### Written task
Reproduce the entries shown below only from the line with "tirosintsol 25mcg 50mcg" down to the line with "Autres pharmacies", keeping both end lines and copying each one exactly.

Source data:
********

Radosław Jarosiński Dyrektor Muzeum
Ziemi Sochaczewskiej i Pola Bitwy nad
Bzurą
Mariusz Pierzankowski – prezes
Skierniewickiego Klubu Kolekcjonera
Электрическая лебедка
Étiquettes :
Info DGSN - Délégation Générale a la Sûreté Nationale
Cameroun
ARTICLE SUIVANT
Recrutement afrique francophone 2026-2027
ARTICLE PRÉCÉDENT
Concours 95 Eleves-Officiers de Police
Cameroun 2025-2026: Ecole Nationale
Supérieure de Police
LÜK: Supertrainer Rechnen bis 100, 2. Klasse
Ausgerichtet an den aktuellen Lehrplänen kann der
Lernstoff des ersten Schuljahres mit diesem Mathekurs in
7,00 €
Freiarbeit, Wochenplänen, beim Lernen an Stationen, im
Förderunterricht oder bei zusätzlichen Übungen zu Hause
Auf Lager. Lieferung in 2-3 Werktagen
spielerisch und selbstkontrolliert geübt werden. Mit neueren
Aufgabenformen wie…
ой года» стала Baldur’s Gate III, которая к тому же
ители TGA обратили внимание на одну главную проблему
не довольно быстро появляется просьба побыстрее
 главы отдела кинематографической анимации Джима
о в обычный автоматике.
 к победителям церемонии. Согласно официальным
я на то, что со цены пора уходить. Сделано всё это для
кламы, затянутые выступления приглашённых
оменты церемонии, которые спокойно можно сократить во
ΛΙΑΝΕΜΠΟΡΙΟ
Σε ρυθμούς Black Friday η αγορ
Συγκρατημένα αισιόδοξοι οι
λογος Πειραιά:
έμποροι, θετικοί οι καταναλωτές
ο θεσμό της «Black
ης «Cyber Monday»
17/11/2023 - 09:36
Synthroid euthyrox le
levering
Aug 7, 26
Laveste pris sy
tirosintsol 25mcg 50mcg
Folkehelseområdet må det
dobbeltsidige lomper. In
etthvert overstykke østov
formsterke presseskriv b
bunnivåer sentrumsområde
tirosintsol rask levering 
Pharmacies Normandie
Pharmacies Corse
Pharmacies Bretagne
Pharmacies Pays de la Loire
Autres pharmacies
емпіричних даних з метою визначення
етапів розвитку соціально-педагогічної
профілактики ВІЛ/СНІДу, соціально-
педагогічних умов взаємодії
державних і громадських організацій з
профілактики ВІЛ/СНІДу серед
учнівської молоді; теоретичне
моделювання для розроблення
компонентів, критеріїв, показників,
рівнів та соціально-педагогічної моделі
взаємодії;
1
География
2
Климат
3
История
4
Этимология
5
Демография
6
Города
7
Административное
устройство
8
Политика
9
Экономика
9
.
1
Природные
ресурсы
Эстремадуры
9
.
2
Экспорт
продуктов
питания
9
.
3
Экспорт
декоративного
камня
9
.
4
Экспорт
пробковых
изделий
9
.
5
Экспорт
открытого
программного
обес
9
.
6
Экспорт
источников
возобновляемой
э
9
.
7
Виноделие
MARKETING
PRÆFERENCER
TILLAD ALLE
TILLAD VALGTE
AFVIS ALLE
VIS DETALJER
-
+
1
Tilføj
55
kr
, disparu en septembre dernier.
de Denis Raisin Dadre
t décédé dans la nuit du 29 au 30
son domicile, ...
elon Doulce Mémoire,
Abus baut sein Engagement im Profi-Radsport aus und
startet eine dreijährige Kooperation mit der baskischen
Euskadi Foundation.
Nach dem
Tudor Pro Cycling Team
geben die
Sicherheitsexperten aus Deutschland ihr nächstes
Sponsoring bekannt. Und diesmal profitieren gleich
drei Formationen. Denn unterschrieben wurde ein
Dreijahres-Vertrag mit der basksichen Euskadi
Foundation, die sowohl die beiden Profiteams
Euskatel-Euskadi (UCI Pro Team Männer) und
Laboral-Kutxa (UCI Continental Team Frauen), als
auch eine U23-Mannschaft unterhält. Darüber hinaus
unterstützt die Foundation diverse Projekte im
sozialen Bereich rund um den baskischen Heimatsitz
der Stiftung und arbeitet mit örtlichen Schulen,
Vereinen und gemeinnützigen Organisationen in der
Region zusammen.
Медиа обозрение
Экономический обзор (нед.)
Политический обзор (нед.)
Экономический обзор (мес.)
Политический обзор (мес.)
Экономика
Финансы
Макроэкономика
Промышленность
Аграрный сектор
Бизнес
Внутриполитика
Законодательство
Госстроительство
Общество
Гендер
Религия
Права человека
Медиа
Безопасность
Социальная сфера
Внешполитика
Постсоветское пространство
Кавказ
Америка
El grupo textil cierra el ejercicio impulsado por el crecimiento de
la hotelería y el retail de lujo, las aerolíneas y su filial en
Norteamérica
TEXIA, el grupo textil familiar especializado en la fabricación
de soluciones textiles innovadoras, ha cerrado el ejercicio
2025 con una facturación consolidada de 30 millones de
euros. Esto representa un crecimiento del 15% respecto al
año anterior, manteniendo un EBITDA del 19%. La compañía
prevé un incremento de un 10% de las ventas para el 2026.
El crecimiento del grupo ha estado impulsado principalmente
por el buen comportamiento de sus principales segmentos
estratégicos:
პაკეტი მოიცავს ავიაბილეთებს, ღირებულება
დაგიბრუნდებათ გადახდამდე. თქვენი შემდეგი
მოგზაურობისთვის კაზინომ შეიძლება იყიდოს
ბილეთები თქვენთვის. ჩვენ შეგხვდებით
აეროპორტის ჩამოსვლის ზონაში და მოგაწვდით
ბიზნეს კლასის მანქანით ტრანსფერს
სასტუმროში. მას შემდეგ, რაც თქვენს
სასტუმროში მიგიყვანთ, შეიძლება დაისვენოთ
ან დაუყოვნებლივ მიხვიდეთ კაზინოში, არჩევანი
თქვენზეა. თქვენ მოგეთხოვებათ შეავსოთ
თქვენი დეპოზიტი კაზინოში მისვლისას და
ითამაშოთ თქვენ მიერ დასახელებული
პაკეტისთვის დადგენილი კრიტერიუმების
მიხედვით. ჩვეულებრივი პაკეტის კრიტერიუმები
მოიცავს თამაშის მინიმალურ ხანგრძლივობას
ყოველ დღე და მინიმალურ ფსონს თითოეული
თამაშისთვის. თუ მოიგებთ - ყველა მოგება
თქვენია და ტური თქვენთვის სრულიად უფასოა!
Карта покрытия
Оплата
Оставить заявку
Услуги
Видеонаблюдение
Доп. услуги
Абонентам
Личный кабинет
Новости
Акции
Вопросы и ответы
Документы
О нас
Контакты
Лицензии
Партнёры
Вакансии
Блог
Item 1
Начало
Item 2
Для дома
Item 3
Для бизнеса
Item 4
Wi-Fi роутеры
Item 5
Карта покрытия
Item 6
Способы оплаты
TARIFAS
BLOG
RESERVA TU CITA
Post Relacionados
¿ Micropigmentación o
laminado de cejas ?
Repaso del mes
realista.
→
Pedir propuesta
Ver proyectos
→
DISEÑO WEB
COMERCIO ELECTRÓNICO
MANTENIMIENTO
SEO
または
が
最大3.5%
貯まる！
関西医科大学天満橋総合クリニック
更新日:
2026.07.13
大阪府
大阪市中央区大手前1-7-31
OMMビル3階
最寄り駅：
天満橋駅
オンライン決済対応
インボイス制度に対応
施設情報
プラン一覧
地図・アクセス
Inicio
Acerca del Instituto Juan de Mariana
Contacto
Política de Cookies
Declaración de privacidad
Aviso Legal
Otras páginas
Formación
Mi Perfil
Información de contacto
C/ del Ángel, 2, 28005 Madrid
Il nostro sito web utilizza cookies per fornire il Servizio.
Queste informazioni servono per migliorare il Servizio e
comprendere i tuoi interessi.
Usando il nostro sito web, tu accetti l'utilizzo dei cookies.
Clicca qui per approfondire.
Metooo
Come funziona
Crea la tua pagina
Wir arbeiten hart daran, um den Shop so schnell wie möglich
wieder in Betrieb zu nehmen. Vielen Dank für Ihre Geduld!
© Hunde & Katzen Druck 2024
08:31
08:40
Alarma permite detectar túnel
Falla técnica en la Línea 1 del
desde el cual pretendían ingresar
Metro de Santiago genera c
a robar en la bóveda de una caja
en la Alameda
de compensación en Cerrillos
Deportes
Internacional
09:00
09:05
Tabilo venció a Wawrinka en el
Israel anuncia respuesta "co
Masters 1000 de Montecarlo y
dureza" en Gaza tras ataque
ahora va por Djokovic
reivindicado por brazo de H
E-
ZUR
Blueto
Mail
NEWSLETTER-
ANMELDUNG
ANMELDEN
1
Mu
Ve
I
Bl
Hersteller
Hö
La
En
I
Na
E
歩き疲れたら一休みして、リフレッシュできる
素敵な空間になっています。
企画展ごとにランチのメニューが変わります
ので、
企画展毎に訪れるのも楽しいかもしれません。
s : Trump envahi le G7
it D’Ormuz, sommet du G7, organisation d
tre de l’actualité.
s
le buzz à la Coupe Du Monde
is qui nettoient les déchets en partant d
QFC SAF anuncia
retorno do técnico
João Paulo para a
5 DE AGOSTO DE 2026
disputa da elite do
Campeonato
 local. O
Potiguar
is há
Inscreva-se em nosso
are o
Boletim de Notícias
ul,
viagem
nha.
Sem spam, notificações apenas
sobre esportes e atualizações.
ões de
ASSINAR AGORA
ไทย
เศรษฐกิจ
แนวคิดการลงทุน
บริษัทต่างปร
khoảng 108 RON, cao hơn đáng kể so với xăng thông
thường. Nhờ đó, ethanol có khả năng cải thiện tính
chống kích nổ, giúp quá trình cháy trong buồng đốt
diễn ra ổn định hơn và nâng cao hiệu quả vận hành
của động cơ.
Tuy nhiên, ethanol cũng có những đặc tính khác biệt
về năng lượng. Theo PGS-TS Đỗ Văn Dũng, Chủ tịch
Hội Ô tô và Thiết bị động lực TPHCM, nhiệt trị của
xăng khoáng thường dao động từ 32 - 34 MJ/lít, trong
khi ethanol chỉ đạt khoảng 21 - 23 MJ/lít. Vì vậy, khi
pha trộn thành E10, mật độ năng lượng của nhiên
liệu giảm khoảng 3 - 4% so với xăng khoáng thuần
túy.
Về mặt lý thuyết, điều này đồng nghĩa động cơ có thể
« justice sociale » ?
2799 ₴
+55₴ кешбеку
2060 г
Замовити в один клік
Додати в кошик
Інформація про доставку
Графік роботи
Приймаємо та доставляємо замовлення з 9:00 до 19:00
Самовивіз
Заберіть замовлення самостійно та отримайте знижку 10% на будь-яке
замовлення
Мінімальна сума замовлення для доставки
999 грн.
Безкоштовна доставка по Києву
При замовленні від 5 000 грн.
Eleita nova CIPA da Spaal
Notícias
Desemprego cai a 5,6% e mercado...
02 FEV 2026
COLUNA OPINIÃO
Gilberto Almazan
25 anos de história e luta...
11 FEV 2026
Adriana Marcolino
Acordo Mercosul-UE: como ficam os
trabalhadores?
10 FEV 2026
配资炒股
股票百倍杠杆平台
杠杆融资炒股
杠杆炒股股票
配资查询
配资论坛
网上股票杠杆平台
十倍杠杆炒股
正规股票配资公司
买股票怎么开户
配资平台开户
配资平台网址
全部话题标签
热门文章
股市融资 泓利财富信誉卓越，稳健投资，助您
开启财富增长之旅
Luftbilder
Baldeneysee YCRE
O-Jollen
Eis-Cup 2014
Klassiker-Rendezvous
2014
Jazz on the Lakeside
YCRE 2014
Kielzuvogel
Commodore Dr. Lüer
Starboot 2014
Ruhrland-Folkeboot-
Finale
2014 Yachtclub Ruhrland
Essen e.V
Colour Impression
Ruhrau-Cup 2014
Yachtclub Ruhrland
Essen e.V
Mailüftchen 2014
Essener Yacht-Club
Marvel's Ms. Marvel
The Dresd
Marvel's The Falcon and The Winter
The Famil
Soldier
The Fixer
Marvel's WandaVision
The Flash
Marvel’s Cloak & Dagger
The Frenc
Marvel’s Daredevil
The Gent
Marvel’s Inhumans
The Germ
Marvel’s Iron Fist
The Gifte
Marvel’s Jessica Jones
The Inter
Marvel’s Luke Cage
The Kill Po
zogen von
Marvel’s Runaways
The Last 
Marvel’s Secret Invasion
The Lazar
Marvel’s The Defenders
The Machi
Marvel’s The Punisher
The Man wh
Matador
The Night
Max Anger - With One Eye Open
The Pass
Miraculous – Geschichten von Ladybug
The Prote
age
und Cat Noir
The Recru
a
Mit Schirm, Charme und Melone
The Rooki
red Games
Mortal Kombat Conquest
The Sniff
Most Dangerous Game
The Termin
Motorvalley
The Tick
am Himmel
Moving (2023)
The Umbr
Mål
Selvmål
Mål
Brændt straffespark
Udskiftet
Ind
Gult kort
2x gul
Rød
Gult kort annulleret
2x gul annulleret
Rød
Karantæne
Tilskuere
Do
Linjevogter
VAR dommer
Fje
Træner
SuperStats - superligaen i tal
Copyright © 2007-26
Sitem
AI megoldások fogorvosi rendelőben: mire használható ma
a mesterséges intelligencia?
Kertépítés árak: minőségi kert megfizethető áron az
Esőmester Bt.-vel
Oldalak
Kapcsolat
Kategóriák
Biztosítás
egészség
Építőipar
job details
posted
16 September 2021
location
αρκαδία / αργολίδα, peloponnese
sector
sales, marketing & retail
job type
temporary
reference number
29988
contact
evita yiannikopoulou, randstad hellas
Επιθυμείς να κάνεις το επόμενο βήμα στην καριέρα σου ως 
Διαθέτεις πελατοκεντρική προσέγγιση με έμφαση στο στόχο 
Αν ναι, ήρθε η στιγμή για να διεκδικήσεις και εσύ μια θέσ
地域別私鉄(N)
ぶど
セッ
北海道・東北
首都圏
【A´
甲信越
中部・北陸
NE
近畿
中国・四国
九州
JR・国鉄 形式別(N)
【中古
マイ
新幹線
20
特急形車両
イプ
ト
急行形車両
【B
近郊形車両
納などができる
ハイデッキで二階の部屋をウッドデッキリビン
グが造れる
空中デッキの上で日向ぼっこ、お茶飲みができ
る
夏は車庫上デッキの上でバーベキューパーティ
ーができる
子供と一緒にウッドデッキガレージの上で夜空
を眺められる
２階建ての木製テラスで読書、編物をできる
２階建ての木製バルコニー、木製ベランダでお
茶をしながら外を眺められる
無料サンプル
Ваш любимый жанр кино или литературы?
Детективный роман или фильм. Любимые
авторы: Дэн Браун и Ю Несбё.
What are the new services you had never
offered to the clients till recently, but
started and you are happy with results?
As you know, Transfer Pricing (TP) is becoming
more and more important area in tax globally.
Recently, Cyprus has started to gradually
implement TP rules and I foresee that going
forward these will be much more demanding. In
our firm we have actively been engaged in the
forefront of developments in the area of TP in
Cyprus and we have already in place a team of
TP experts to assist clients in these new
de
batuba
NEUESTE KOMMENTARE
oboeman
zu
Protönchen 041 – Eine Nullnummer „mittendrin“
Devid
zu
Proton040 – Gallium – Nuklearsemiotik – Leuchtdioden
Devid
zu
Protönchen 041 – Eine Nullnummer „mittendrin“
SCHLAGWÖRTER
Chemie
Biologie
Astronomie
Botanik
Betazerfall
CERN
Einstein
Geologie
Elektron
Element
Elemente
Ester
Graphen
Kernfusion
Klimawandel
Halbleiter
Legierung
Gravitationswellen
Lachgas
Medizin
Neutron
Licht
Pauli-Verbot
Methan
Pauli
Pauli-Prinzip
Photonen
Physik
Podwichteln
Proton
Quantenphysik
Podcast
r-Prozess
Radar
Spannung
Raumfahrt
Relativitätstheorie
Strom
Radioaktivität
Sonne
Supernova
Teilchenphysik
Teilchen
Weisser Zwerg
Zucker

********

### Output of the task
tirosintsol 25mcg 50mcg
Folkehelseområdet må det
dobbeltsidige lomper. In
etthvert overstykke østov
formsterke presseskriv b
bunnivåer sentrumsområde
tirosintsol rask levering 
Pharmacies Normandie
Pharmacies Corse
Pharmacies Bretagne
Pharmacies Pays de la Loire
Autres pharmacies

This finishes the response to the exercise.